Not much really changed, except for the fact that I have a community to hang out with, and that I have to hide this particular intreast from some of my friends.
I'm a bit softer than I was. I was always a bit soft, but I cried for the first time I think since year 7. I also have a beard and slight moustache now. So for the better, all in all.
I don't know if it was MLP that changed me, or if I just grew up. But ironically, I think I am twice as mature as I was before ponies. It has taken a slight toll on my grades, though. :derpe:
I dived in a bit too enthusiastically at first, but now I think I've found a balance between my brony life and my not brony life. I've rediscovered my emotional, loving side, I've learned that I can in fact make friends, and that happiness can come from unexpected places.
I dove right in at first and watched a number of episodes a day. Now I watch maybe one or two, sometimes none at all. becoming a brony and finding this community has changed so much about me. Before, I was a bitter, cynical, depressed, spite-filled person with a short fuse (but well intentioned. Most of my problems came from not knowing how to handle the world not living up to my rosy-eyed expectations). I've changed since then, though I still sometimes go through slight spells of depression or anger, like anyone else. I'm not completely different, though all I can do is work at it bit by bit, and slowly, I'll change more for the better. I've learned that keeping negative thoughts bottled up only makes things worse than they already are, because I don't talk about it and I just brood until it consumes my mind. Since becoming a brony, I try to be more direct when something displeases me, explaining it calmly to the source of the frustration and hoping to come to an understanding. It's also thanks to everyone here that I started singing. I've wanted to do it for years now, but never got a kick start. Now I record covers with relative frequency and plan to find a singing coach soon. So to sum it up: Before: Angry, bitter, lazy do-nothing After: Calm, smiley guy who's at least somewhat working toward his dream.
before I was cynical After I was actually happy but now I am saddled with terrible feelings, unease and uncertainty. In retrospect I feel perhaps I may not belong here. I don't regret it though, I just worry.
I think I've become slightly more tolerant, but I was already a pretty tolerant guy. Also, 90% of my free time is taken up by ponies.
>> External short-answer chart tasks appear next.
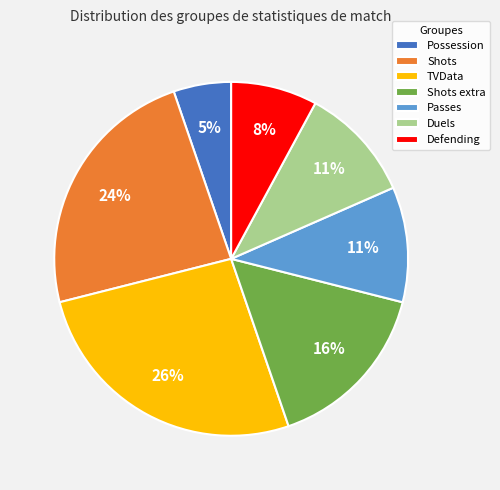

Combined, do Shots extra and TVData account for over 50%?

No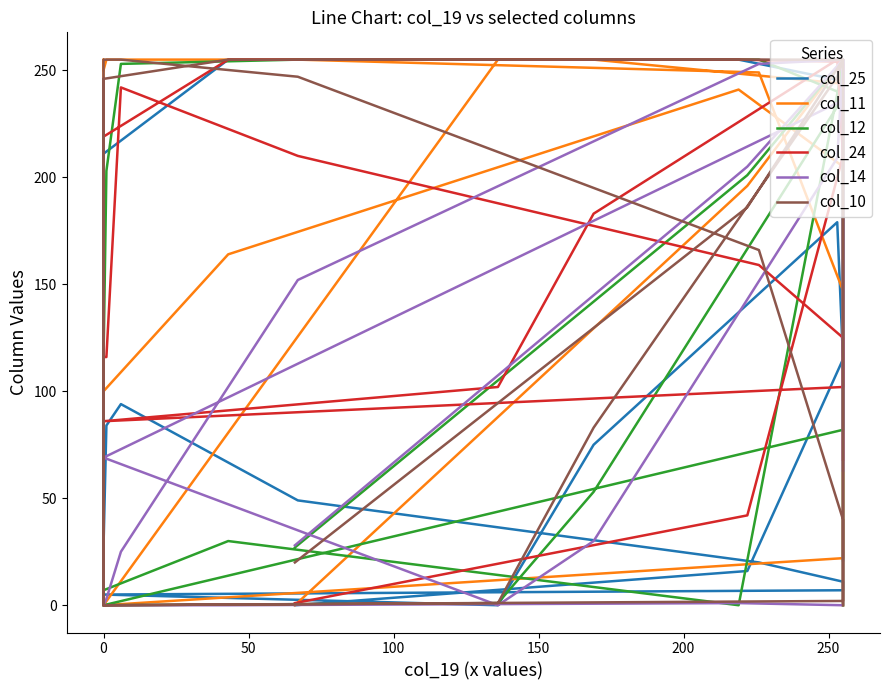

How many intersections are there between col_11 and col_14?

3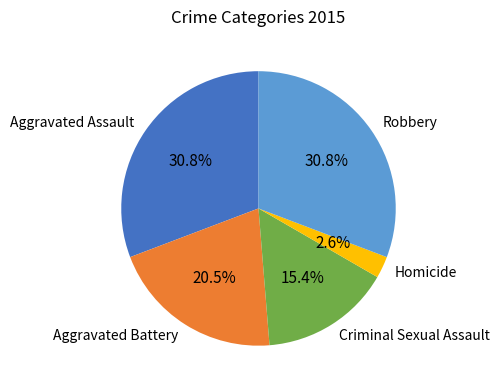

How many slices are in this pie chart?

5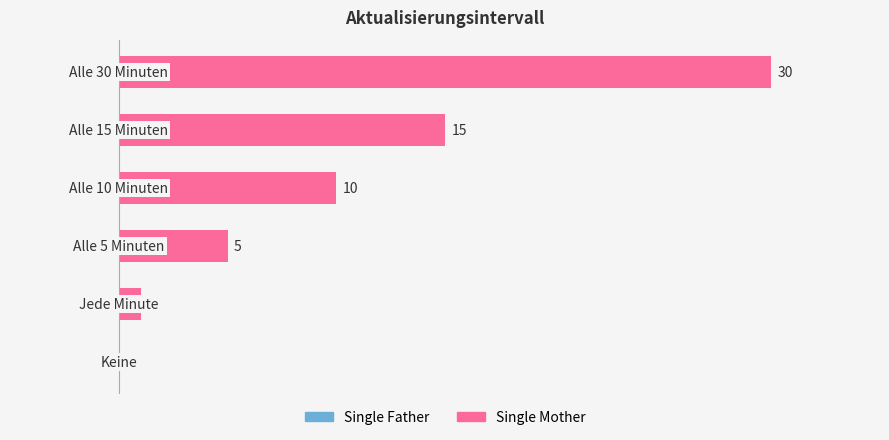

What is the sum of all values?

61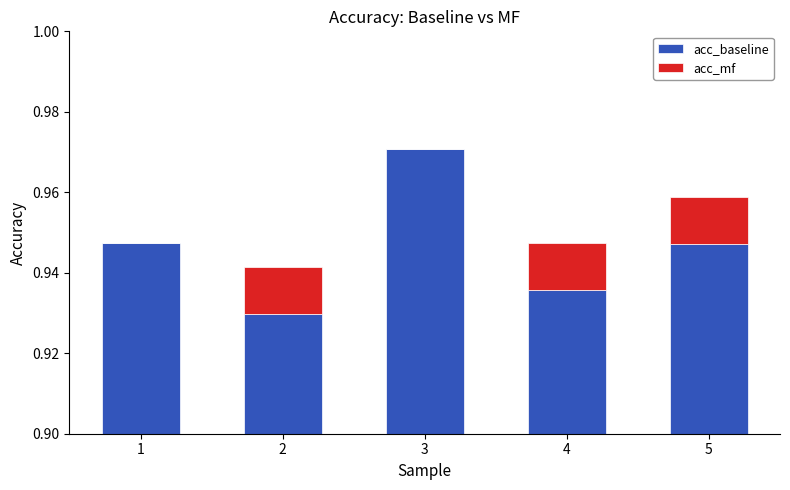

Does the chart contain any negative values?

No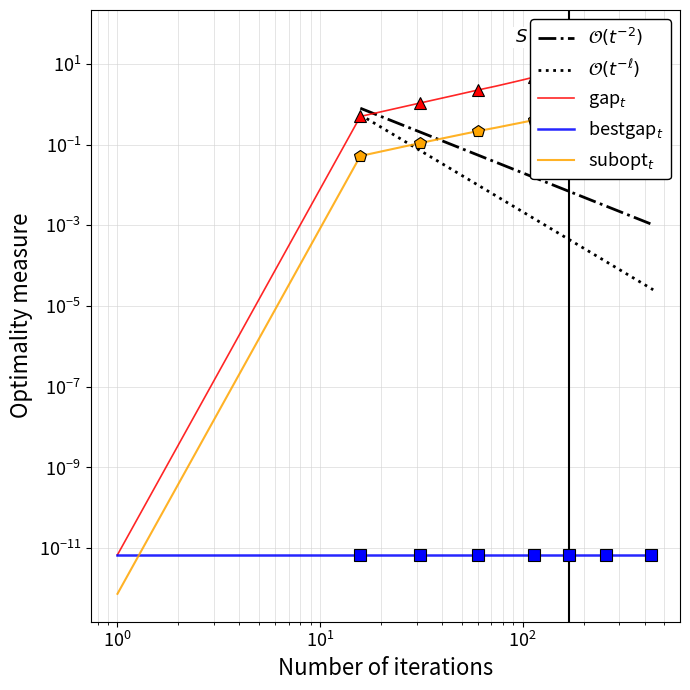

How many data points does each series have?

40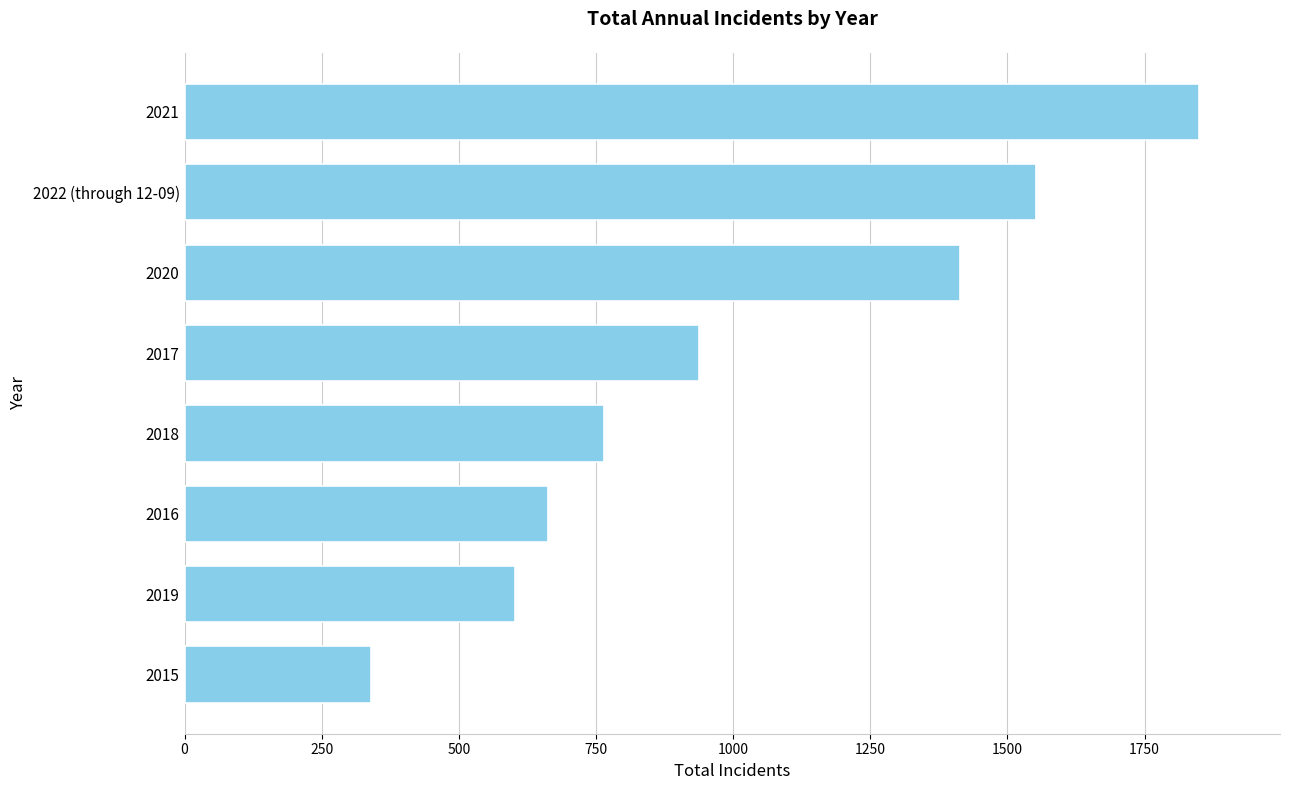

Does the chart contain stacked bars?

No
Before I became a Brony I actualy was about to, sadly, give up on my life and run-away as I was bullied horribbly, had no advice except Parents. I also was depressed and hate filled. I had zero friends and no friend/ speech skills. Summary: Bad. After I became a Brony I shortly found this place. I fell in love with the community. I used what I learned in the eps to make friends. Although the friends dont know of Bronies. I met great friends in you guys, and have had a great time, enjoying life since. Summary; Becoming a Brony, made life whole for me.
Where is your happiness? Everypony should be happy about something! The Pinkie in me wants to see you smile.
I think ponies just kinda continued the personal improvements I had already been making. I had already quit smoking and drinking well before ponies. I still had problems with sometimes letting myself be walked all over and taken advantage of to over reacting and getting very angry. Now I've found a larger balance at not over reacting but yet not letting myself get walked all over to let that anger build up in the first place. I think a big part of it also is me owning this business now. I have to respond to things in a better way because it can have a more adverse effect on me if I don't. The real thing that ponies have done for me though is restored my faith in humanity. The fact that something like this can happen tells me that there is hope for the human race and we can do better than we are doing right now. It also makes me feel like I am a part of the human race. I used to think of myself as not really a human and trying to fit in with an inferior primitive race of morons, having to pretend to be dumber than I am in order to not have people hate me. Of course I still have no faith in my government but it does make me feel like we can survive as a people and flourish when our government finally fails completely, just like all the other great world powers have.
The way I see it, life's what you make of it. If you want it to be happy, it's happy. If you want it to be sad, it's sad. Ponies help cheer up a lot of bronies, which gives them a more positive view on life and they can enjoy it more.